NEWS BLOG (WSAU) The Wausau School District is considering its long term space-needs. Enrollment is projected to grow about 5-percent. Wausau has two high schools and two middle schools – both are in relatively good shape in terms of space-needs and physical plant. Things are uneven at the elementary school level. Some schools are overcrowded, others have space available. Some schools are older and need renovations, others are more-modern buildings.

Elementary school maps could be re-drawn. Some buildings could be renovated. Some buildings could be closed and replaced with newer neighborhood schools.

The school district announced four workshops to review the issue. They’re also spending about $40,000 to hire a reputable architectural firm, Plunkett Raysich, to make recommendations. There’s nothing wrong with any of this.

But there’s another option that needs to be discussed: year-round schooling.

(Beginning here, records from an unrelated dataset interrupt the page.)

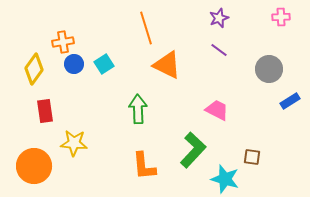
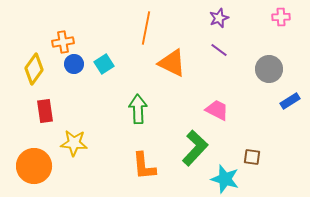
orange line: rotated 28 degrees clockwise
orange triangle: moved 5 px right, 2 px up
green L-shape: moved 2 px right, 2 px up
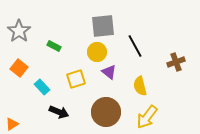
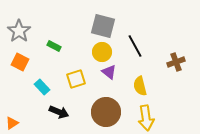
gray square: rotated 20 degrees clockwise
yellow circle: moved 5 px right
orange square: moved 1 px right, 6 px up; rotated 12 degrees counterclockwise
yellow arrow: moved 1 px left, 1 px down; rotated 45 degrees counterclockwise
orange triangle: moved 1 px up
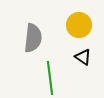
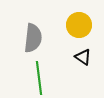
green line: moved 11 px left
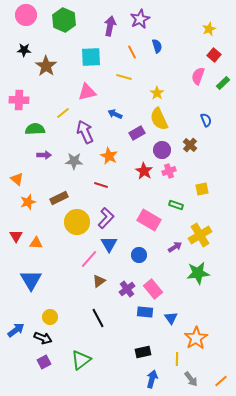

The students in a school would be divided into four “teams”.  The school year is divided into two-week sessions.  In the first session, teams A, B, and C go to school. Team D is on vacation for two weeks. In the next session, teams B, C, and D go to school. Team A is on vacation. Each student is in-school for six weeks and then gets two weeks off. But there’s no summer vacation… the two-week rotation continues year-round.

Is it a perfect solution? No. Many teachers got into the profession, in part, because they like having summers off. In other districts, personnel costs rise between 8-10% as staff is transitioned to a year-round work schedule --- like all other professional jobs. Some parents also like having summer vacation with their families.

But there is substantial upside. Under the year-round model, each school building can serve 25-percent more students. Academic studies show that students forget some of what they’ve learned during a longer 3-month summer vacation. That ‘brain loss’ is lessened under a year-round plan.

Ultimately this is a matter of cost. Construction is very expensive. One of the problems with hiring an architectural firm as a consultant to study overcrowding is that they’re in the business of building things. Of course they will make shovel-in-the-ground recommendations. If there’s a lower-cost alternative that saves taxpayer dollars, it must be considered.